**INFORMATION GIVEN**

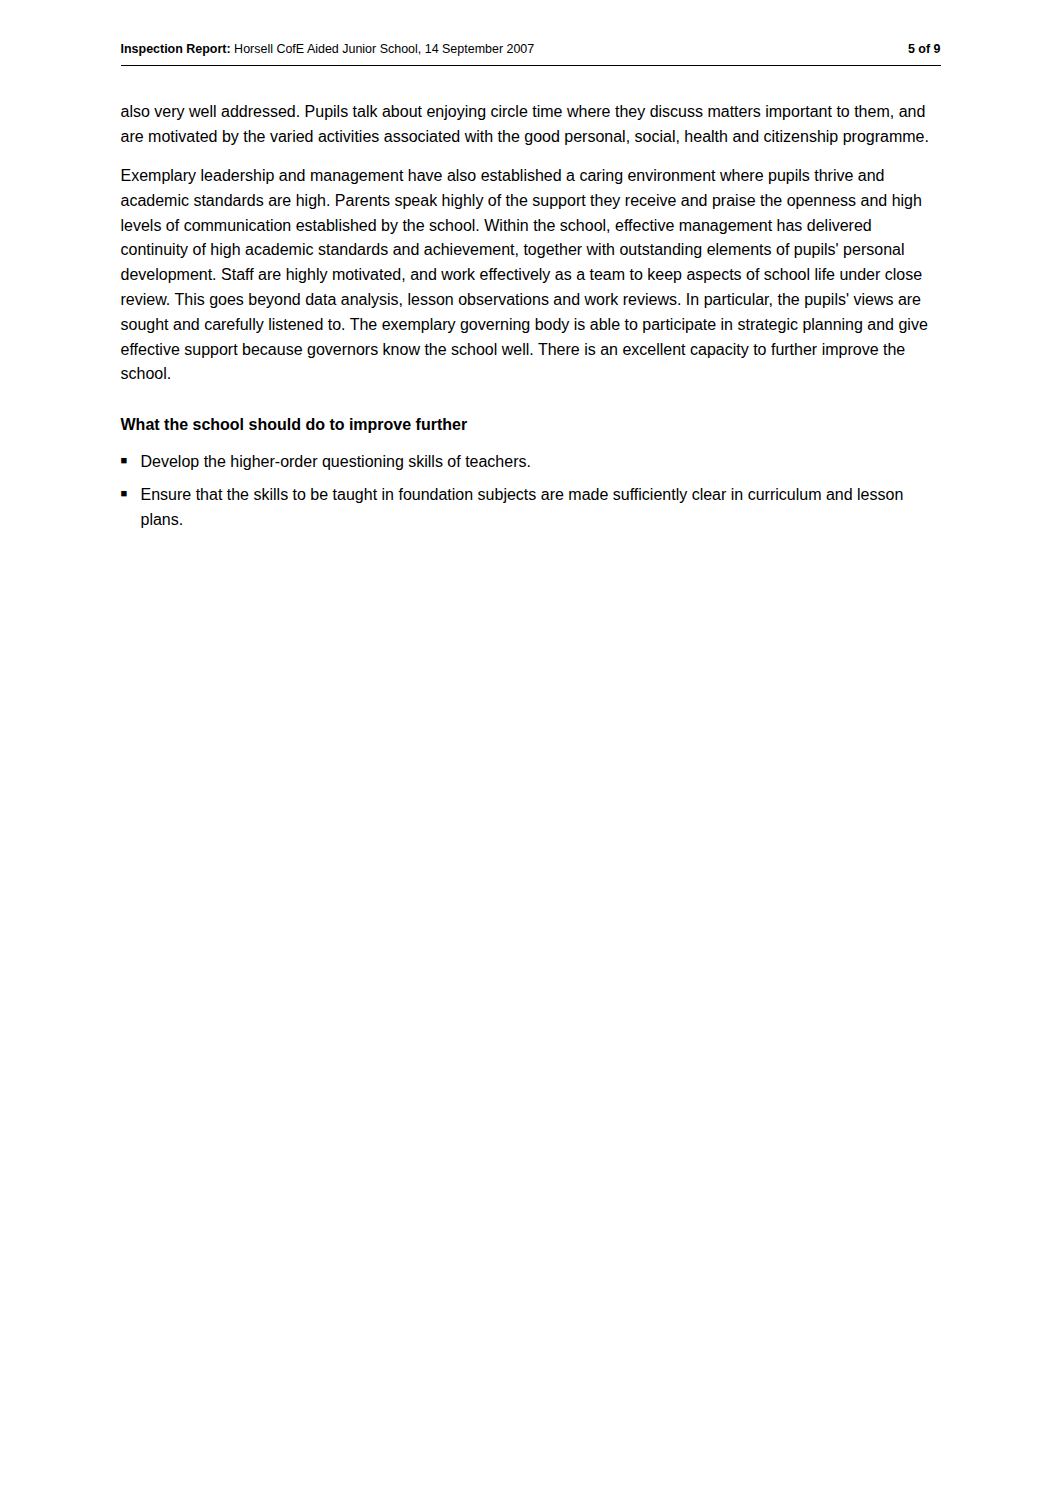Inspection Report: Horsell CofE Aided Junior School, 14 September 2007
5 of 9
also very well addressed. Pupils talk about enjoying circle time where they discuss matters important to them, and are motivated by the varied activities associated with the good personal, social, health and citizenship programme.
Exemplary leadership and management have also established a caring environment where pupils thrive and academic standards are high. Parents speak highly of the support they receive and praise the openness and high levels of communication established by the school. Within the school, effective management has delivered continuity of high academic standards and achievement, together with outstanding elements of pupils' personal development. Staff are highly motivated, and work effectively as a team to keep aspects of school life under close review. This goes beyond data analysis, lesson observations and work reviews. In particular, the pupils' views are sought and carefully listened to. The exemplary governing body is able to participate in strategic planning and give effective support because governors know the school well. There is an excellent capacity to further improve the school.
What the school should do to improve further
Develop the higher-order questioning skills of teachers.
Ensure that the skills to be taught in foundation subjects are made sufficiently clear in curriculum and lesson plans.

**ABOUT THIS TASK**
All of the data must be repeated exactly, except for the pictures.

**YOUR RESPONSE**
Inspection Report: Horsell CofE Aided Junior School, 14 September 2007
5 of 9
also very well addressed. Pupils talk about enjoying circle time where they discuss matters important to them, and are motivated by the varied activities associated with the good personal, social, health and citizenship programme.
Exemplary leadership and management have also established a caring environment where pupils thrive and academic standards are high. Parents speak highly of the support they receive and praise the openness and high levels of communication established by the school. Within the school, effective management has delivered continuity of high academic standards and achievement, together with outstanding elements of pupils' personal development. Staff are highly motivated, and work effectively as a team to keep aspects of school life under close review. This goes beyond data analysis, lesson observations and work reviews. In particular, the pupils' views are sought and carefully listened to. The exemplary governing body is able to participate in strategic planning and give effective support because governors know the school well. There is an excellent capacity to further improve the school.
What the school should do to improve further
Develop the higher-order questioning skills of teachers.
Ensure that the skills to be taught in foundation subjects are made sufficiently clear in curriculum and lesson plans.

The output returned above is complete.